- _EXERCISE DATA_
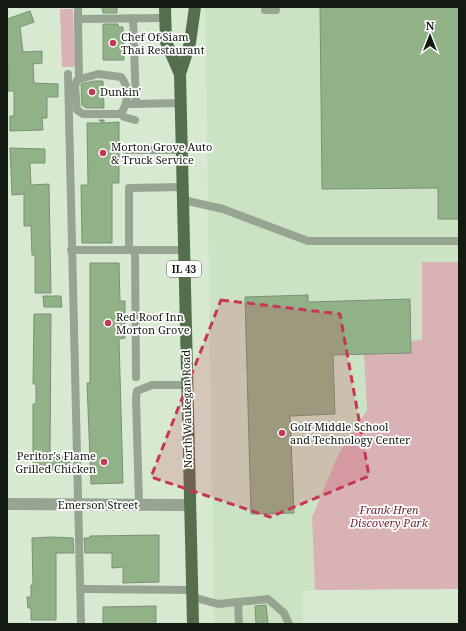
<svg xmlns="http://www.w3.org/2000/svg" width="466" height="631" font-family="'Noto Serif',serif">
<style>
.built{fill:#cbe3c3}
.green{fill:#d9b2b5}
.building{fill:#91b286;stroke:#7d8f78}
.lines{fill:none;stroke-linecap:round;stroke-linejoin:round}
.lane{stroke:#96a491;stroke-width:8}
.street{stroke:#96a491;stroke-width:12}
.primary{stroke:#556f4d;stroke-width:12}
.marked{fill:#c63655;fill-opacity:0.2;stroke:#c63655;stroke-width:3;stroke-dasharray:8 5;stroke-linejoin:round}
.poi-dot{fill:#c63655;stroke:#fff;stroke-width:1.5}
.labels{text-anchor:middle;stroke-width:3.5;stroke-linejoin:round;paint-order:stroke}
.shield{fill:#fff;stroke:#5a5f58;stroke-width:1}
.shield-label{font-size:10px;font-weight:bold;fill:#131a11}
.poi-label{font-size:11px;fill:#131a11;stroke:#fff;text-anchor:start}
.street-label{font-size:11px;fill:#131a11;stroke:#fff}
.park-label{font-size:11px;font-style:italic;fill:#712a36;stroke:#fff}
</style>
<rect width="100%" height="100%" fill="#d7ead1"/>
<path class="built" d="M205 7H459V262H422V340L411 353 364 354 367 410 338 455 312 516 315 590 303 591V624H214Z"/>
<g class="green">
<path d="M60 9H73L75 67H62Z"/>
<path d="M422 262H459V589L315 590 312 517 338 455 367 410 364 354 411 353V341L422 340Z"/>
</g>
<g class="building">
<path d="M102 7H117V13H103Z"/>
<path d="M320 7H459V219H438V188L322 189Z"/>
<path d="M30 11 34 22 20 27 23 52 42 51V63L33 64 34 83 58 84V97H47V118H42L43 130 10 131V116H14V91H8L7 19Z"/>
<path d="M103 24H118V27H123L124 60H103Z"/>
<path d="M94 81H103L104 108H86L82 105 81 84Z"/>
<path d="M99 120H104V123L119 122V183H112V243H82L81 185H88L87 123H103Z"/>
<path d="M10 148 45 149V163H30L31 185 49 184 51 293H35V255H32L31 226H24V194L12 195Z"/>
<path d="M90 263H119L120 301H125V338L119 339 123 483 91 484 87 383H90Z"/>
<path d="M308 295V302L410 299 411 353 333 355 335 414 290 416 294 513 251 514 245 297Z"/>
<path d="M43 296H61L62 307H44Z"/>
<path d="M34 314H51L50 457H70V470H33V404H36V384H33Z"/>
<path d="M159 535V582L123 583V567L112 568V553H85L84 538H90V536Z"/>
<path d="M51 537 73 538 74 553H56V620H31V608H28L27 597H31V585H33L32 538Z"/>
<path d="M266 605 268 624H256L255 606Z"/>
<path d="M156 606V624H103V607Z"/>
</g>
<g class="lines">
<g class="lane">
<path d="M78 7V19L165 18"/>
<path d="M265 10H276"/>
<path d="M133 18 136 104"/>
<path d="M78 19 79 79"/>
<path d="M68 74 81 624"/>
<path d="M131 104 181 103"/>
<path d="M121 114C128 102 130 88 121 77L98 74 77 80 75 86 77 110 83 114H121L124 117 135 120"/>
<path d="M126 150H182"/>
<path d="M183 200 223 209 308 241H459"/>
<path d="M71 250H184"/>
<path d="M129 250V188L183 187"/>
<path d="M135 250 136 377"/>
<path d="M139 505 136 398 137 391 152 385H187"/>
<path d="M82 589 192 590"/>
<path d="M192 597 218 604 268 599 284 613 289 624"/>
<path d="M238 602 239 624"/>
</g>
<path class="street" d="M7 504 189 505"/>
<g class="primary">
<path d="M165 7 166 42 180 74"/>
<path d="M193 624 180 74 190 43 195 7"/>
</g>
</g>
<path class="marked" d="M221 300 340 314 369 476 270 517 151 477Z"/>
<g class="poi-dot">
<circle cx="113" cy="43" r="4"/>
<circle cx="92" cy="92" r="4"/>
<circle cx="103" cy="153" r="4"/>
<circle cx="108" cy="323" r="4"/>
<circle cx="282" cy="433" r="4"/>
<circle cx="104" cy="462" r="4"/>
</g>
<g class="labels">
<rect class="shield" x="167" y="261" width="34" height="16" rx="3"/>
<g class="shield-label">
<text x="184" y="273">IL 43</text>
</g>
<g class="poi-label">
<text x="121" y="41">Chef Of Siam<tspan x="121" dy="13">Thai Restaurant</tspan></text>
<text x="100" y="96">Dunkin'</text>
<text x="111" y="151">Morton Grove Auto<tspan x="111" dy="13">&amp; Truck Service</tspan></text>
<text x="116" y="321">Red Roof Inn<tspan x="116" dy="13">Morton Grove</tspan></text>
<text x="290" y="431">Golf Middle School<tspan x="290" dy="13">and Technology Center</tspan></text>
<text x="96" y="460" text-anchor="end">Peritor's Flame<tspan x="96" dy="13">Grilled Chicken</tspan></text>
</g>
<g class="street-label">
<text transform="translate(187 409) rotate(-91)" y="4">North Waukegan Road</text>
<text x="98" y="509">Emerson Street</text>
</g>
<g class="park-label">
<text x="389" y="514">Frank Hren<tspan x="389" dy="13">Discovery Park</tspan></text>
</g>
</g>
<rect width="466" height="631" fill="none" stroke="#131a11" stroke-width="16"/>
<g transform="translate(430 36)" stroke="#ffffff" stroke-width="3" paint-order="stroke">
<path d="M0-3L7 15L0 10L-7 15Z" fill="#131a11"/>
<text y="-6" font-size="11" font-weight="bold" text-anchor="middle" fill="#131a11">N</text>
</g>
</svg>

- _YOUR GOAL_
Within the entries above, work out the number of lines that include the string "building" and give only that.

- _RESPONSE TO THE TASK_
2